The Forbes survey found that the 100 richest people in China boasted an aggregate net worth of $18 billion in the year ended Sept. 30. That's small change by U.S. standards: The most recent Forbes ranking of global billionaires put the net worth of Bill Gates alone at over $58 billion. But what's remarkable about China's wealth numbers is how fast they're rising.

The wealth of the top 50 on this year's China list jumped 40 percent, to $14 billion, from $10 billion last year, in spite of a global economic slump.

In this year's survey, the 50th person on the list, construction and property tycoon Lou Zhongfu -- had a net worth of $110 million. In 1999, the first year Forbes conducted the survey, the 50th-richest individual was worth a mere $6 million.

The Forbes findings parallel those of several academic studies of the distribution of income and wealth here in the three decades since China's leaders rejected the ruinous economic dogmas of Mao Zedong.

"Nearly all the data I've seen suggest massive increases in inequality in China, particularly over the past 10 years," said Nicholas R. Lardy, a Brookings Institution specialist on China's economy.

Experts say the problem is no longer just the yawning chasm separating China's prospering urban dwellers from its struggling farmers, but also the rapidly growing gulf between the rich and the ordinary Chinese within cities. Indeed, Lardy speculates that wealth and income disparities in China are now wider than those of any other developing economy.

China's leaders have expressed concern about the income trends. According to a recent report in the state-run China Daily, the 8.7 percent of the nation's population in the highest tax bracket hold more than 60 percent of China's bank deposits.

In June, Gao Hongbin, a senior cabinet official responsible for poverty relief, warned that the widening disparity between rich and poor has become a "very serious problem in society."

The remarkable growth of China's new capitalists helps explain the intensity of debate within the Communist Party since July 1, when President Jiang Zemin marked the 80th anniversary of the party's creation with a speech unexpectedly declaring that private businessmen should be granted party membership. Conservatives were horrified at the prospect that the party Mao founded to protect working-class Chinese from exploitation by capitalists would now include them in its ranks.

Notably, though, the Forbes list includes 10 people who are already Communist Party members.

China's admission to the World Trade Organization, which could come as early as December, is expected to aggravate inequalities by creating new investment opportunities for those with capital, and by bidding up wages for high-skilled labor even as it squeezes farmers and forces closure of inefficient state-run firms.

Personal wealth remains a new phenomenon in China. Most of those on this year's list didn't start their businesses until the 1980s.

Liu's rise shows how China's booming economy has offered new opportunities for those with pluck and luck.
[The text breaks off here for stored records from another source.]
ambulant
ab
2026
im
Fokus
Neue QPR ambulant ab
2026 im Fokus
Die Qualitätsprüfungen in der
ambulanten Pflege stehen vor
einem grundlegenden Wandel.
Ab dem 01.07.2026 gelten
He began in 1982 as a lowly street vendor, fixing radios in a stall. After a disastrous initial attempt at raising quails, he and his brothers tried their hand at selling cheap grain to farmers around their hometown of Chengdu. Their feed was cheaper than imported products, and of better quality than the moldy stuff from state-owned plants.
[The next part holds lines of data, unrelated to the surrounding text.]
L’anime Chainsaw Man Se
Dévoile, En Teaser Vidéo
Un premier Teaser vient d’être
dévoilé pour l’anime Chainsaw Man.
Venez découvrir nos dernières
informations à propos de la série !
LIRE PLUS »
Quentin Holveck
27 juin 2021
Now Hope Group runs factories throughout China and Southeast Asia, and the Lius are hoping WTO membership will enable them to muscle into the flour-milling business.

The Forbes list suggests a degree of mobility within the ranks of China's most affluent. Eighteen people on last year's top 50 list failed to crack this year's top 100. Rankings slipped this year for many whose wealth is tied up in stocks, reflecting sharp declines over the past four months on the nation's two exchanges.

So is China in danger of another proletarian revolution? Lardy argues that ordinary Chinese, much like ordinary Americans, are probably willing to put up with big gaps between rich and poor as long as they perceive that those with fortunes made them fairly.

"It's sustainable as long as people feel that these fortunes were the result of skill, hard work or even good luck, rather than political connections or corruption," Lardy said. "In that sense, I think the data underlines the imperative for leaders' efforts to promote growth and crack down on corruption."